WHAT YOU SHOULD DO:
Exactly as written, retype all of the records that come next.

Segment Start: PROVIDED INFORMATION

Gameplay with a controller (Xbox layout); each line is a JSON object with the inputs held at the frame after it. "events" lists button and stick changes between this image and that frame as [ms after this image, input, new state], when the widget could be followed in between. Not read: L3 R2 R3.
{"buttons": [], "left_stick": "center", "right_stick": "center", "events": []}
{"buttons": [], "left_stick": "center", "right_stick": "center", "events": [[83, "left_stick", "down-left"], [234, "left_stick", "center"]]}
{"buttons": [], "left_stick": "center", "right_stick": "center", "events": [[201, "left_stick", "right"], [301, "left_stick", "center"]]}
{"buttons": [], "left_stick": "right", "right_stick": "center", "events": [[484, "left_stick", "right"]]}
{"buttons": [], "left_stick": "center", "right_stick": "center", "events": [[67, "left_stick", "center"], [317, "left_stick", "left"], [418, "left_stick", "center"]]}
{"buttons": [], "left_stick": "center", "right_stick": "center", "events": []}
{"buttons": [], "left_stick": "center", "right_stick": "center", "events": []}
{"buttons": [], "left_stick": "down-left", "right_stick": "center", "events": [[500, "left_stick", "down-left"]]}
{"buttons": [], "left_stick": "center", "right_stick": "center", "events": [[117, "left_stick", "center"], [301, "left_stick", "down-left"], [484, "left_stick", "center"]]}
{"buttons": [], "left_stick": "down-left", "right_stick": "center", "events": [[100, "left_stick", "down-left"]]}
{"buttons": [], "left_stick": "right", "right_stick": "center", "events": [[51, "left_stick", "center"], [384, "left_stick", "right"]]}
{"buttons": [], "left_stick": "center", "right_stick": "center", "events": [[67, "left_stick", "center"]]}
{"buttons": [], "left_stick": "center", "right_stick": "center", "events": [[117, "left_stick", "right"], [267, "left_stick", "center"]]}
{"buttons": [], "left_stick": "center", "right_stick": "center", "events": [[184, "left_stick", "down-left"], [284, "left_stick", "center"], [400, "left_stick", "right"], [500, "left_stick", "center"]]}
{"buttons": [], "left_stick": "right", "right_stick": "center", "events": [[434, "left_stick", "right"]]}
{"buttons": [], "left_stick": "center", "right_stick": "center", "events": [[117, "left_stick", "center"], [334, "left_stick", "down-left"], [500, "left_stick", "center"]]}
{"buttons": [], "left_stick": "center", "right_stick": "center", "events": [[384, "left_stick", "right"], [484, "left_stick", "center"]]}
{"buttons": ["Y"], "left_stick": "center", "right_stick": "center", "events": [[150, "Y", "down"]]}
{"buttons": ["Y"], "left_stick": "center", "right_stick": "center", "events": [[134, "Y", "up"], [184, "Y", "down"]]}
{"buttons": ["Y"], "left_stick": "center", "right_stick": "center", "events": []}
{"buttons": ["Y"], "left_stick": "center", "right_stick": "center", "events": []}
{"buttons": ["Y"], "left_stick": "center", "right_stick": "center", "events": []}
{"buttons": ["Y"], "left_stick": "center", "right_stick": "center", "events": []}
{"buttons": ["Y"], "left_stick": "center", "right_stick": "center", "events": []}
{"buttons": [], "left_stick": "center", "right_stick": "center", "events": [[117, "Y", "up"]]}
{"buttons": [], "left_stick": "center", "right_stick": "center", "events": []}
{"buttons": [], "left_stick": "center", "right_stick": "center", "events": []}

Segment End: PROVIDED INFORMATION

ANSWER BELOW:
Gameplay with a controller (Xbox layout); each line is a JSON object with the inputs held at the frame after it. "events" lists button and stick changes between this image and that frame as [ms after this image, input, new state], when the widget could be followed in between. Not read: L3 R2 R3.
{"buttons": [], "left_stick": "center", "right_stick": "center", "events": []}
{"buttons": [], "left_stick": "center", "right_stick": "center", "events": [[83, "left_stick", "down-left"], [234, "left_stick", "center"]]}
{"buttons": [], "left_stick": "center", "right_stick": "center", "events": [[201, "left_stick", "right"], [301, "left_stick", "center"]]}
{"buttons": [], "left_stick": "right", "right_stick": "center", "events": [[484, "left_stick", "right"]]}
{"buttons": [], "left_stick": "center", "right_stick": "center", "events": [[67, "left_stick", "center"], [317, "left_stick", "left"], [418, "left_stick", "center"]]}
{"buttons": [], "left_stick": "center", "right_stick": "center", "events": []}
{"buttons": [], "left_stick": "center", "right_stick": "center", "events": []}
{"buttons": [], "left_stick": "down-left", "right_stick": "center", "events": [[500, "left_stick", "down-left"]]}
{"buttons": [], "left_stick": "center", "right_stick": "center", "events": [[117, "left_stick", "center"], [301, "left_stick", "down-left"], [484, "left_stick", "center"]]}
{"buttons": [], "left_stick": "down-left", "right_stick": "center", "events": [[100, "left_stick", "down-left"]]}
{"buttons": [], "left_stick": "right", "right_stick": "center", "events": [[51, "left_stick", "center"], [384, "left_stick", "right"]]}
{"buttons": [], "left_stick": "center", "right_stick": "center", "events": [[67, "left_stick", "center"]]}
{"buttons": [], "left_stick": "center", "right_stick": "center", "events": [[117, "left_stick", "right"], [267, "left_stick", "center"]]}
{"buttons": [], "left_stick": "center", "right_stick": "center", "events": [[184, "left_stick", "down-left"], [284, "left_stick", "center"], [400, "left_stick", "right"], [500, "left_stick", "center"]]}
{"buttons": [], "left_stick": "right", "right_stick": "center", "events": [[434, "left_stick", "right"]]}
{"buttons": [], "left_stick": "center", "right_stick": "center", "events": [[117, "left_stick", "center"], [334, "left_stick", "down-left"], [500, "left_stick", "center"]]}
{"buttons": [], "left_stick": "center", "right_stick": "center", "events": [[384, "left_stick", "right"], [484, "left_stick", "center"]]}
{"buttons": ["Y"], "left_stick": "center", "right_stick": "center", "events": [[150, "Y", "down"]]}
{"buttons": ["Y"], "left_stick": "center", "right_stick": "center", "events": [[134, "Y", "up"], [184, "Y", "down"]]}
{"buttons": ["Y"], "left_stick": "center", "right_stick": "center", "events": []}
{"buttons": ["Y"], "left_stick": "center", "right_stick": "center", "events": []}
{"buttons": ["Y"], "left_stick": "center", "right_stick": "center", "events": []}
{"buttons": ["Y"], "left_stick": "center", "right_stick": "center", "events": []}
{"buttons": ["Y"], "left_stick": "center", "right_stick": "center", "events": []}
{"buttons": [], "left_stick": "center", "right_stick": "center", "events": [[117, "Y", "up"]]}
{"buttons": [], "left_stick": "center", "right_stick": "center", "events": []}
{"buttons": [], "left_stick": "center", "right_stick": "center", "events": []}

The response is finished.